__Exercise instructions__
• A. Answer these from the passage on the Jonang School:
(i) Who is credited with fully developing the Jonang belief-system?
(ii) Which school has passed down a unique line of Kalachakra teachings to this day?
(iii) Who founded the original Jonang Monastery?
• B. Using the passage on the Jonang School, decide whether each statement agrees with it. Answer yes or no, and quote the words that settle it.
(i) The Jonang Kumbum is older than the kumbum in Gyantse.
(ii) Dolpopa Sherab Gyelten expounded the rang-tang doctrine of "self-emptiness."
(iii) The original Jonang Monastery stands on the main course of the Tsangpo River.
• C. Extend the passage on the Jonang School, starting after its last sentence.

__Source passage__

--- START ---

Taranatha was also a chief spokesman for the so-called Jonang School, a small but vigorous sect which held doctrinal tenets in some cases decidedly different from some other schools of thought in Tibet. The basic teachings of the school had appeared early as the eleventh century, but it is Dolpopa Sherab Gyelten (1292-1361) who is credited with fully developing the Jonang belief-system. The sect is best known for its philosophical doctrine of ultimate truth called shen-tong, or “other emptiness.” This is different from the rang-tang doctrine of “self-emptiness” expounded by Nagarjuna, Chandrakirti, and other Indian teachers. Shen-tong asserts that “emptiness, in dispelling the illusive relative truths of the world, reveals an ineffable transcendental reality with positive attributes.” The rang-tang view “claimed that emptiness is merely the elimination of falsely imagined projections upon the relative truths of the world and does not imply anything else.” As Tibetologist Stephen Batchelor points out, “While such distinctions may strike us today as theological hairsplitting, in Tibet they became (and still are) crucial articles of faith.”

In addition to the shen-teng teachings, the Jonangpa had an special interest in the Kalachakra, the doctrine which supposedly first flourished in Shambhala. Numerous Jonang monks besides Taranatha wrote on the Kalachakra, and a unique line of Kalachakra teachings has been passed down to this day by the Karma Kargyu school.

In the thirteen century Kunpang Tukje Tsötru (1243-1313) founded the original Jonang Monastery, which became the seat of the Jonang Sect, about three miles up a small side valley of the Tsangpo River. Reportedly this monastery was modeled on the traditional layout of the kingdom of Shambhala as shown on Shambhala thangkas. In 1327 Dolpopa Sherab Gyelten built nearby an enormous seven-story stupa, the Jonang Kumbum, similar in appearance but older than the much more famous kumbum in the city of Gyantse.

--- END ---

__Collected material__
--- START ---

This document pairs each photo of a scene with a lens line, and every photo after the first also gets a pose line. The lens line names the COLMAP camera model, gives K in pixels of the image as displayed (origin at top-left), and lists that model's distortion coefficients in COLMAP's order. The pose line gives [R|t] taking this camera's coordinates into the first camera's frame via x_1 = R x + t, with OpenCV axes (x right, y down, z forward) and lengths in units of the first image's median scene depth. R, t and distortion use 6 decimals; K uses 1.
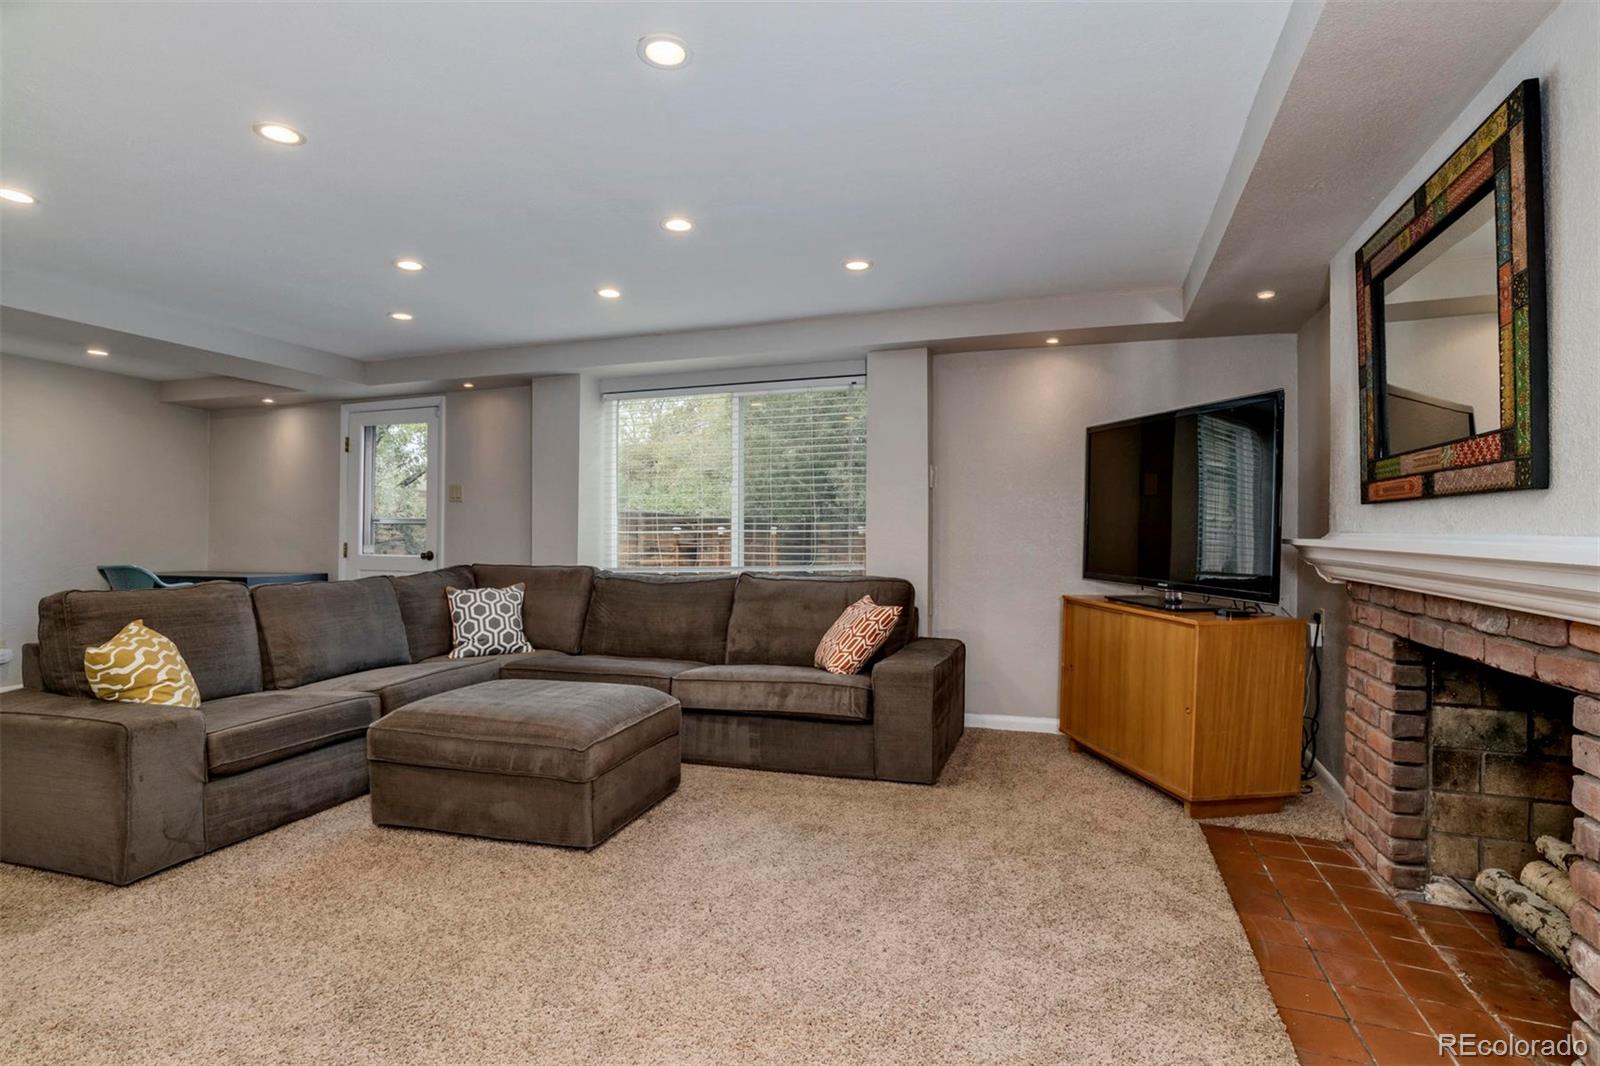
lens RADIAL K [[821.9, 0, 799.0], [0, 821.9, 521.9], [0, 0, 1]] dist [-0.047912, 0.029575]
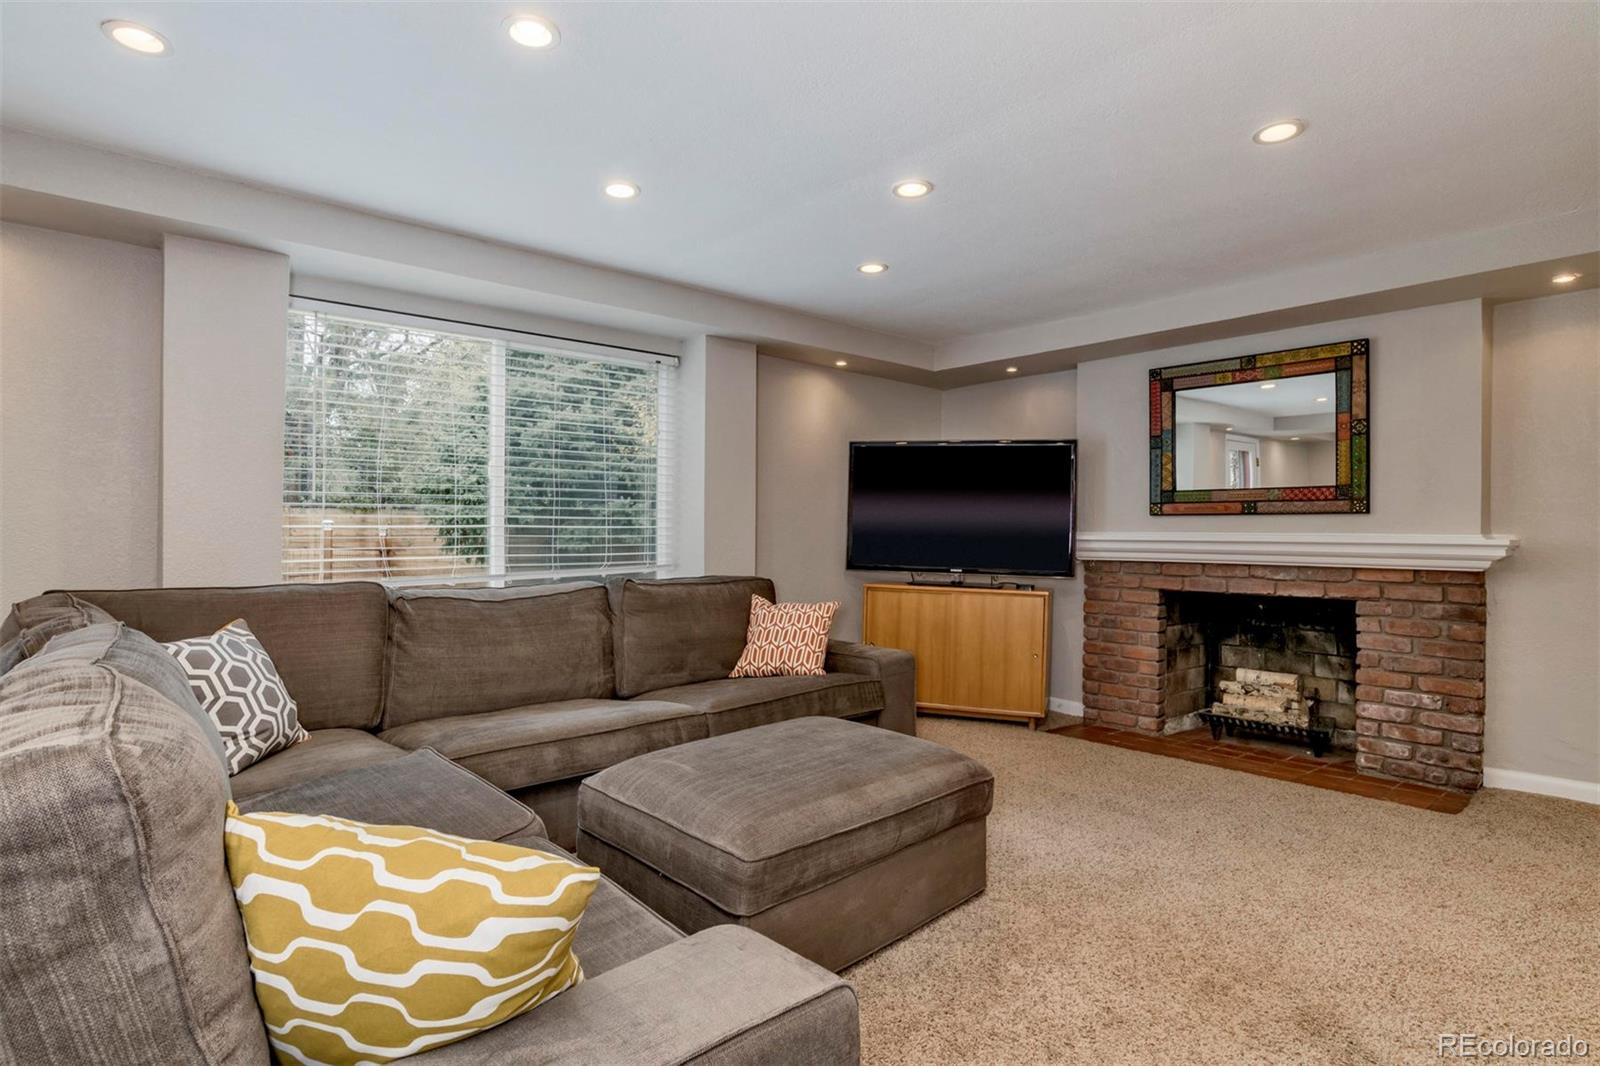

--- END ---

__Results for the exercise__
• A.
(i) Dolpopa Sherab Gyelten (1292-1361).
(ii) The Karma Kargyu school.
(iii) Kunpang Tukje Tsötru (1243-1313).

• B.
(i) Yes: "similar in appearance but older than the much more famous kumbum in the city of Gyantse."
(ii) No: "the rang-tang doctrine of “self-emptiness” expounded by Nagarjuna, Chandrakirti, and other Indian teachers."
(iii) No: "about three miles up a small side valley of the Tsangpo River."

• C.
In 1614 Taranatha established the Puntsokling Monastery three miles down the side valley from the Jonang Monastery, near the south bank of the Tsangpo. The main buildings of the monastery were built on a high knob overlooking the river and offering spectacular views up and down the valley. The Puntsokling Monastery eventually became famous for its printing workshop which among many other items published the sixteen-volume collected works of Taranatha himself. According to some accounts Taranatha went to Mongolia not long after founding Puntsokling and established several monasteries there. Almost nothing is known about his years in Mongolia and it is unclear what monasteries he may have founded in those pre-Zanabazar days. In any case, he died in Mongolia in 1634 and his body was returned to Tibet.

According to Italian Tibetologist Giuseppe Tucci, Taranatha was buried at Dzingi, five miles northeast of Oka: “A large silver chorten is said to hold the mortal remains of Taranatha, a well-known Tibetan polymath . . . As tradition has it, Taranatha’s relics were thrown into the river and carried by the stream to Katrag, midway between Zangrikangmar and Oka, where they were collected and transported into the Dzingi temple.”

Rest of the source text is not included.